A startup has three main activities: (1) recruit a team to (2) build a product and (3) sell and service the product. Competition influences each of those functions.
Recruitment. Most people in Starupland spend more time looking for a parking space than for a job. The market is that competitive. To differentiate, employers find new ways of enticing the best people to come work for them.
But employee preferences vary. Some prefer fully remote, others part-time remote, and the remainder full-time office work. Startups will need to decide which of these three options they offer and to whom: which teams, levels of seniority, and geographies. But, in the end, competition in the hiring market may require most larger companies to provide all three options to maximize their recruiting success.
I suspect a significant fraction of the real estate budget will be funneled into employee salaries and periodic travel, and potentially smaller regional offices.

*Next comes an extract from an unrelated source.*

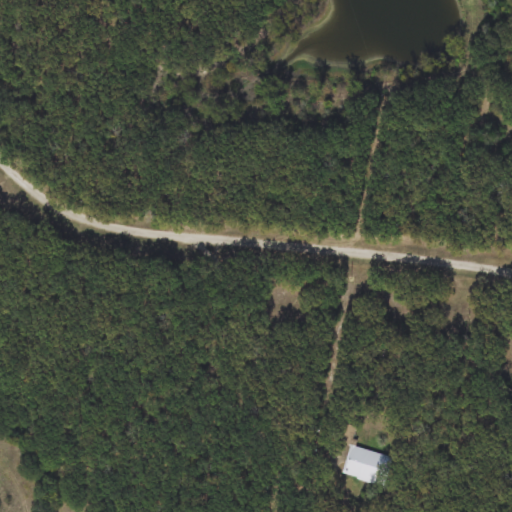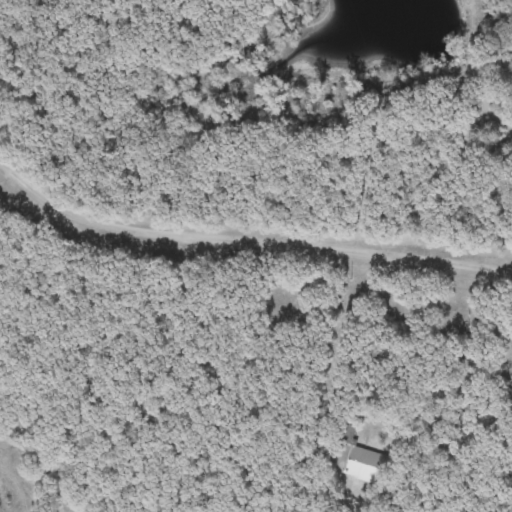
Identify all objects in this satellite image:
road: (244, 238)
road: (254, 352)
building: (366, 459)
building: (366, 460)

Product development. The Iron Triangle of product management says you can have two of these three: high speed, high quality, or low cost. Which does a team sacrifice when it’s remote vs in-person?
The OG (original gangster/old guard) remote-first companies structured themselves as distributed to wield a recruiting advantage. Modern companies distribute their teams to develop regional centers for developing a portion of a product: machine learning, algorithms, connectors, front end development. They match the needs of the business to local talent pools. In other words, labor market arbitrage, something that has been occurring since at least 2017.
Each startup will need to decide: do the recruiting and cost advantages of distributed teams outweigh the higher communication overhead and management work? The nature of competition in each segment will determine this.
Less competition affords a startup more time to focus on quality and cost. More competition implies speed trumps other concerns and in person is the better set up.
Sales and service. The pandemic accelerated the decade old movement to the cloud. Video-based selling became the norm, and so did deployment, configuration, and training.
The question on every salesperson’s mind today is: will selling in person reprise its role as a competitive advantage? We’ve shown there’s no need to be at a place to sell effectively: sales efficiencies steadfastly persisted at previous levels through the past year.
However, account executives do need at least one more call to close that deal. Though we understand sales efficiency, we haven’t answered the question, how does pressing flesh influence conversion rates now that it’s possible again? Should the data show a meaningful lift, competitive pressures will compel AEs to travel again.
As with every decision in business, this one is all about tradeoffs. What does a management team trade off to develop the sharpest competitive edge? The universal force of competition should be the lens teams use to decide how to structure their businesses post-vaccine.